神亀酒造が現在、日本じゅうの酒ファンや蔵元から注目を集めるには理由がある。日本じゅうの蔵元が普通酒を造っていた昭和58(1983)年に普通酒の製造をきっぱりと止めた。さらに、昭和62(1987)年からは製造される清酒の全てを純米酒以上とし、酒造業界でも異端ぶりを発揮。そればかりではなく、基本的に新酒で出すのではなく、熟成させたうま味の乗った酒を発売した。業界ではまだまだ特級酒、一級酒、二級酒という普通酒が台頭していた時代であり、かなり異端児的な行動に見えたのでは。これが30年経った今では、日本じゅうの蔵が神亀の行ってきたことを、ようやく評価するようになってきた。時代が神亀の先駆的な行動を認める・理解するに至ったといえよう。また、純米酒と熟成酒の旨さ、すばらしさは多くの酒ファンを魅了してきた。「関東に神亀あり」という誉れは今や全国に波及。
◆ 大好評・日本酒のシャンパーン神亀 活性にごり酒
昨年暮れ、菊陽町内のあるところで日本酒の会を開催。そこで神亀・活性にごり酒を開けた。開栓までの約20分間の奮闘の様子をご紹介しよう。
@栓の虫ピンで穴を開ける
一升瓶についている虫ピンを使って栓のシールを取らないまま(取ったら一気に吹き出るのでやめてください)、1カ所を開ける。すると写真@のようにその小さな穴を目指して、酒が吹き出ようとする。わずか1mm程度の小さな穴。布巾と親指でしっかりと押さえる。物凄い圧力だ。活性にごり酒は、発酵中のもろみを粗い目の袋で濾し、そのまま瓶詰めし、完全に栓をした状態で出荷する。発酵が止まっていないため、瓶内で発酵が続く。
糖分はアルコールと二酸化炭素(炭酸ガス)に分解され、炭酸ガスは瓶外に逃げることができないので自然に瓶内の圧力が上がる。栓を開けると、瓶内の加圧状態が1気圧になろうとして勢いよく噴出するのだ。
Aグラスに弾ける泡
格闘すること20分、ようやく落ち着いてきた。90ml程度は吹きこぼれた。上部にはまだまだ勢いよく炭酸ガスが発生している。写真Aでお分かりいただけると思う。

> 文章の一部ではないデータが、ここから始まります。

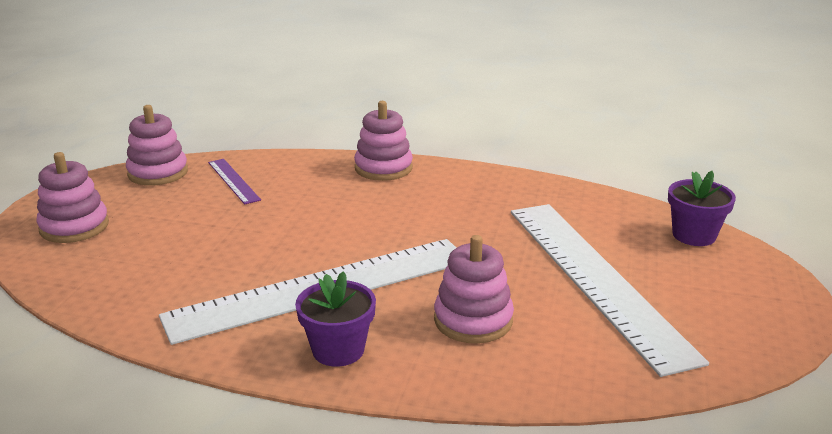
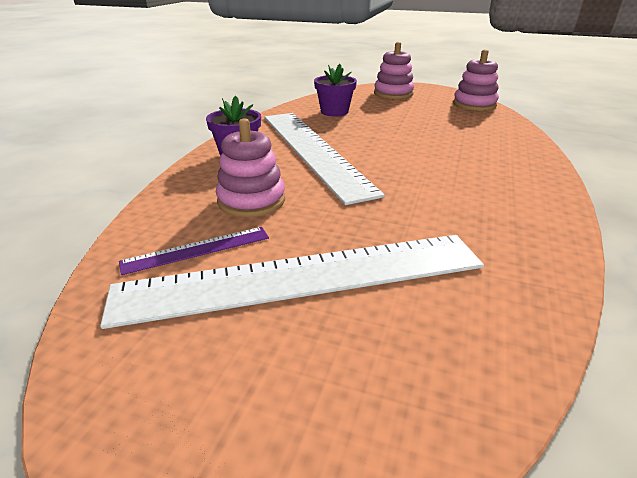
camera: 95 degrees right, 5 degrees up
(233, 181) = (473, 123): purple ruler -> purple ruler (197, 250)
(383, 168) = (534, 174): pink stacking toy -> none
(694, 235) = (425, 417): purple flower pot -> purple flower pot (334, 112)

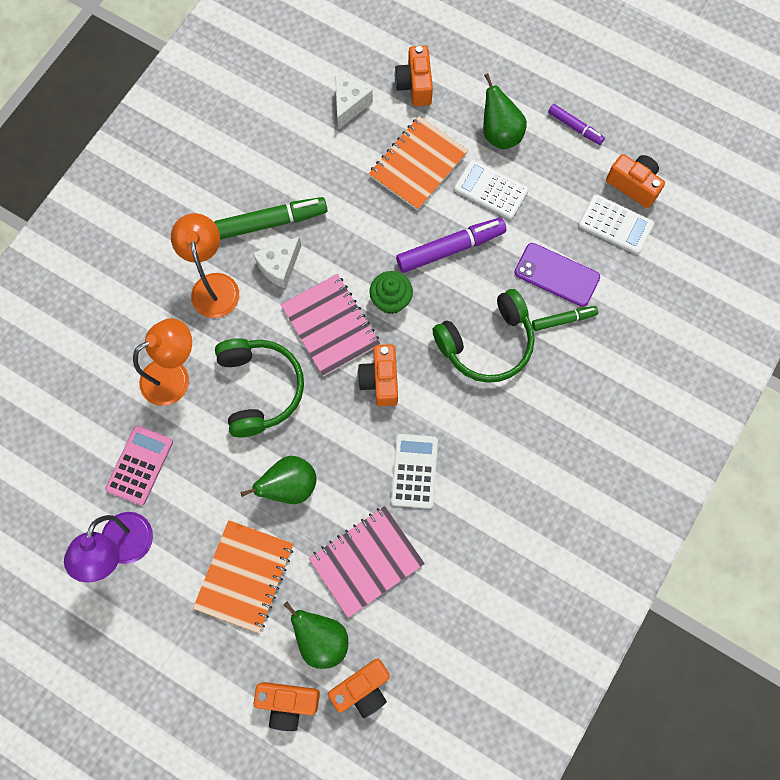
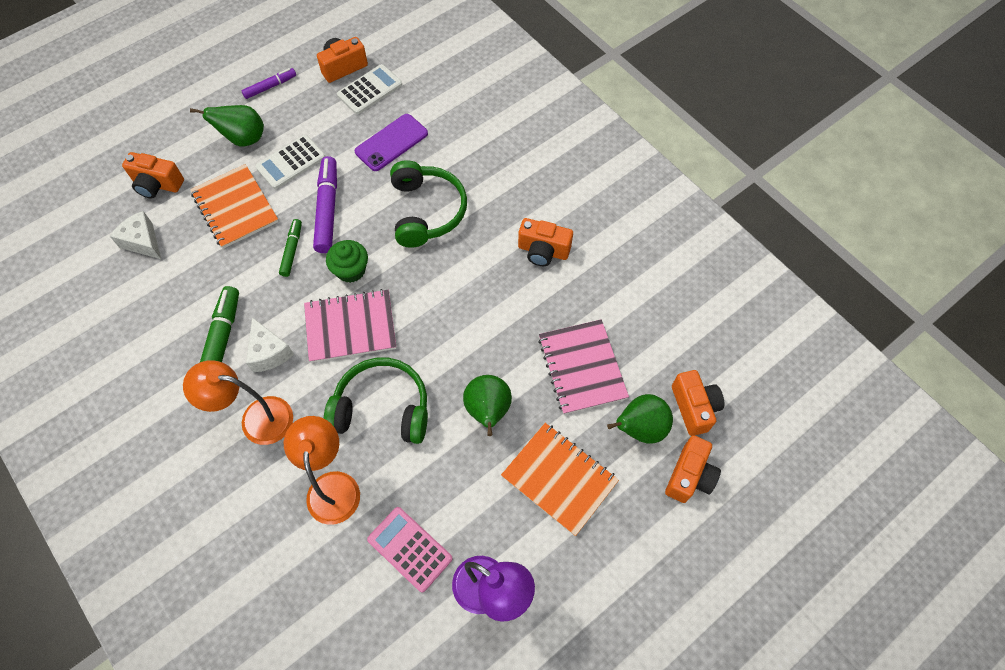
camera: 70 degrees left, 10 degrees down
(380, 380) = (421, 303): orange camera -> orange camera (543, 251)
(414, 471) = (515, 303): white calculator -> none
(563, 320) = (432, 151): green marker -> green marker (292, 250)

ようやくシールをはずして、グラスに注ぐことができる。弾ける泡は、まさに日本酒のシャンパーンといったところだ。熟成すること、瓶内で約2年。こなれた落ち着いた香味が心地良い。お肉料理からお魚料理まで万能の食中酒である。新春、日本酒のシャンパンで乾杯するのも乙なものでは〜。